Return each line of the entries below word for word, leaving out the pictures.
===== RECORDS FOR THE EXERCISE
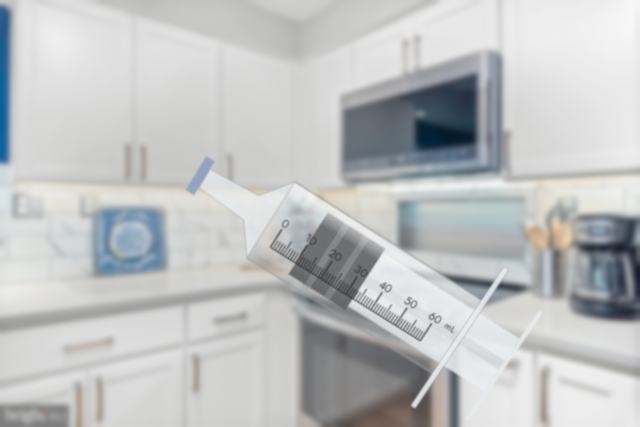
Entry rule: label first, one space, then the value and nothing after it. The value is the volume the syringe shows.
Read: 10 mL
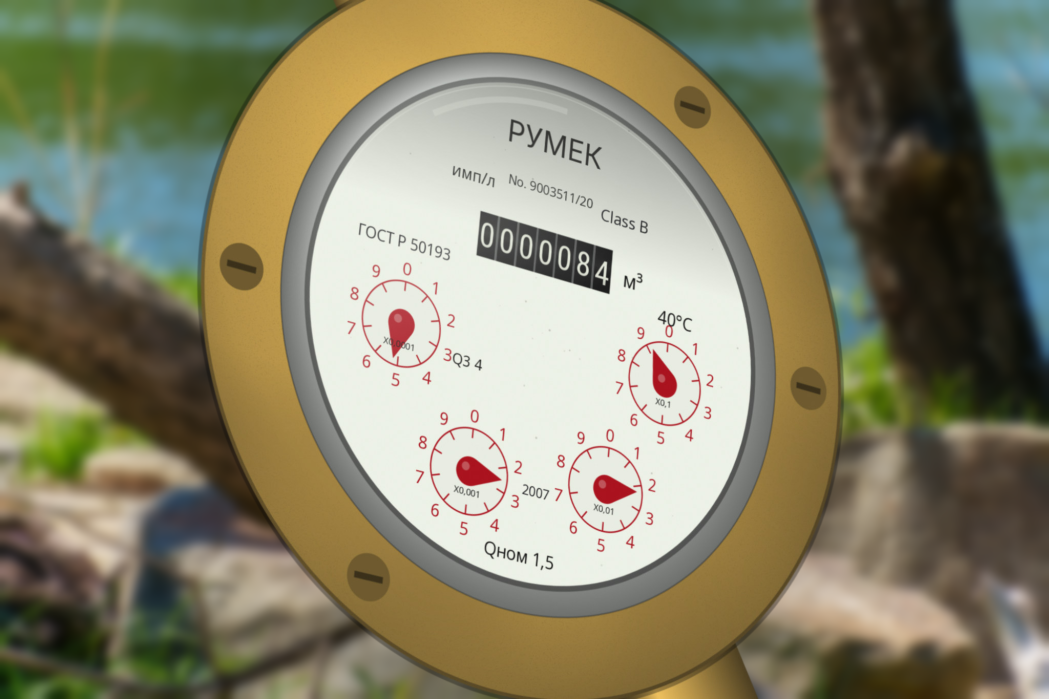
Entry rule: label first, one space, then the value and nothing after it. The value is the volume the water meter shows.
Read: 83.9225 m³
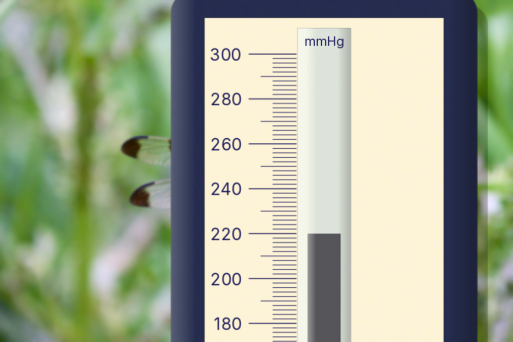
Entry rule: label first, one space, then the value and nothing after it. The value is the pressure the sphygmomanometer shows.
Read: 220 mmHg
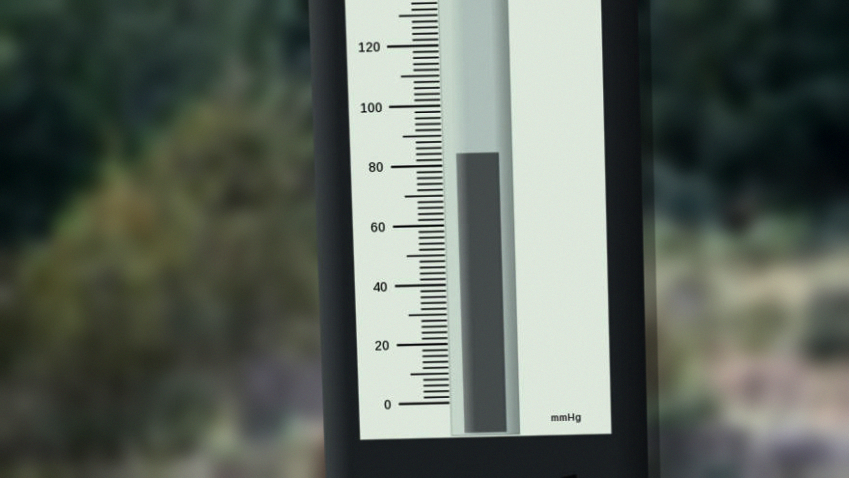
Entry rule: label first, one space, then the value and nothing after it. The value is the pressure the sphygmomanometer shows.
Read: 84 mmHg
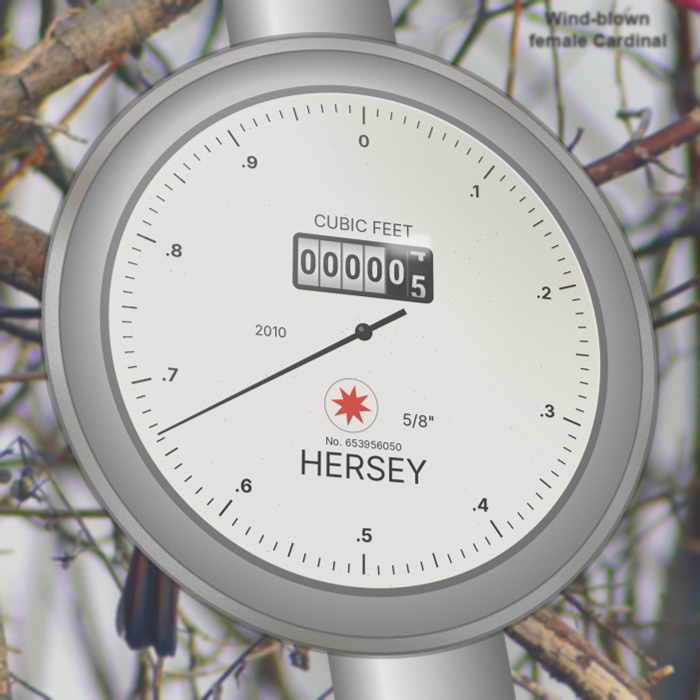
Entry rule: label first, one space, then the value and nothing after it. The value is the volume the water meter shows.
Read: 4.66 ft³
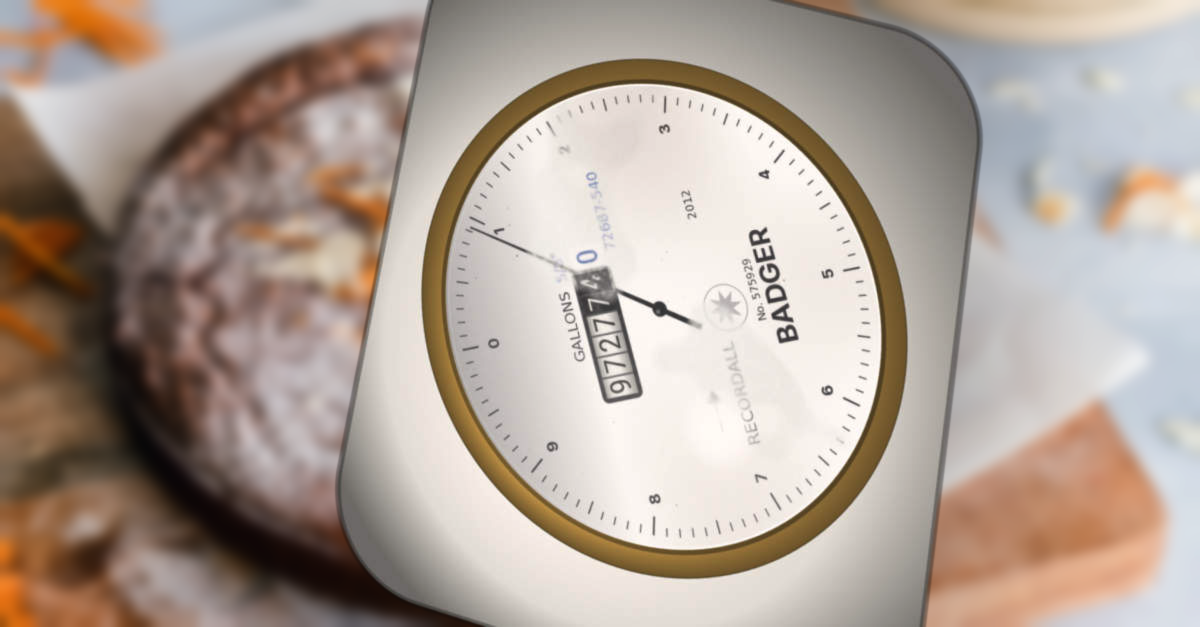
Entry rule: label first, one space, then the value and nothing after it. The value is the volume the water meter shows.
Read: 9727740.9 gal
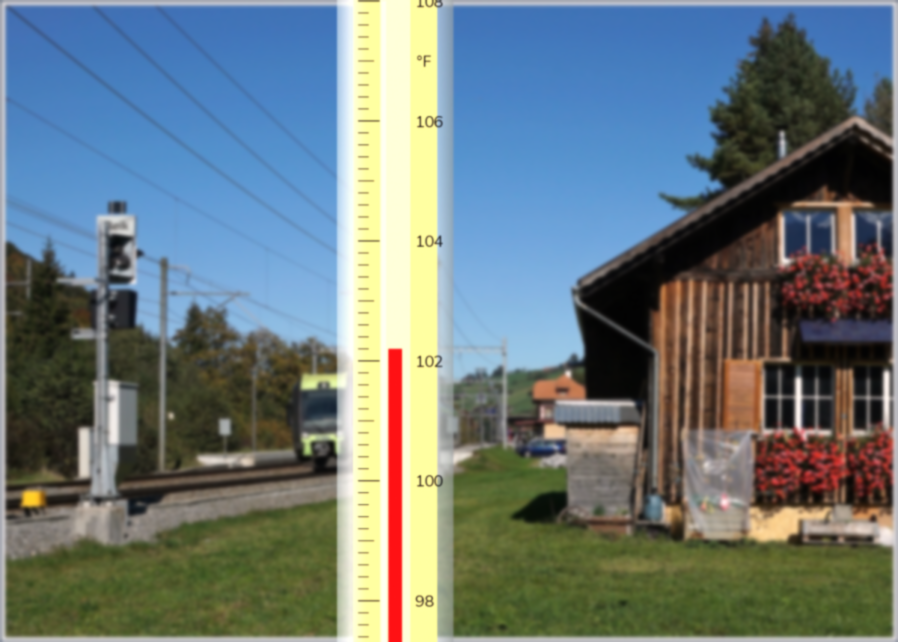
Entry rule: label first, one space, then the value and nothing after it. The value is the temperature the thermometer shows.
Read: 102.2 °F
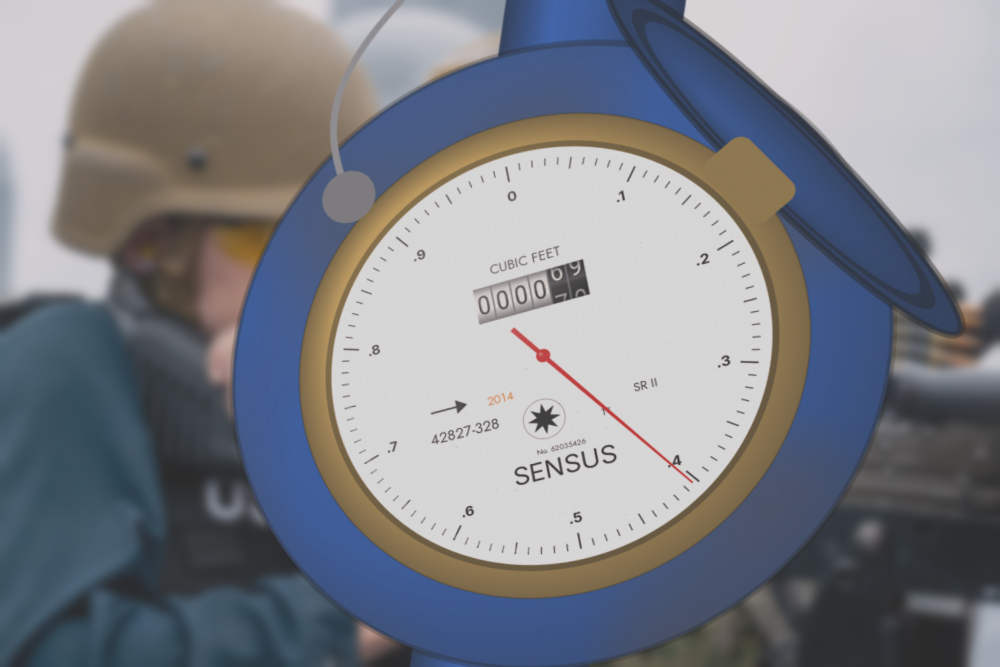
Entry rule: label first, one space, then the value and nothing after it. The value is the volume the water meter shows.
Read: 69.40 ft³
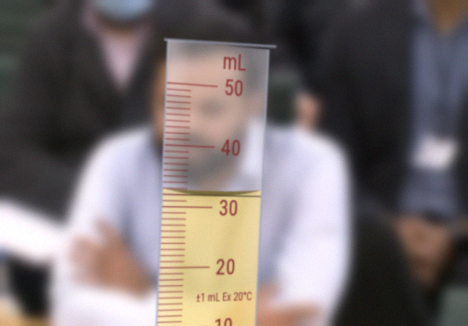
==========
TASK ANSWER
Entry rule: label first, one space, then the value and nothing after it. The value is the volume the syringe shows.
Read: 10 mL
Entry rule: label first, one space, then the value and nothing after it. The value is the volume the water meter shows.
Read: 83.9225 m³
Entry rule: label first, one space, then the value and nothing after it. The value is the pressure the sphygmomanometer shows.
Read: 220 mmHg
Entry rule: label first, one space, then the value and nothing after it. The value is the pressure the sphygmomanometer shows.
Read: 84 mmHg
Entry rule: label first, one space, then the value and nothing after it. The value is the volume the water meter shows.
Read: 4.66 ft³
Entry rule: label first, one space, then the value and nothing after it. The value is the volume the water meter shows.
Read: 9727740.9 gal
Entry rule: label first, one space, then the value and nothing after it. The value is the temperature the thermometer shows.
Read: 102.2 °F
Entry rule: label first, one space, then the value and nothing after it. The value is the volume the water meter shows.
Read: 69.40 ft³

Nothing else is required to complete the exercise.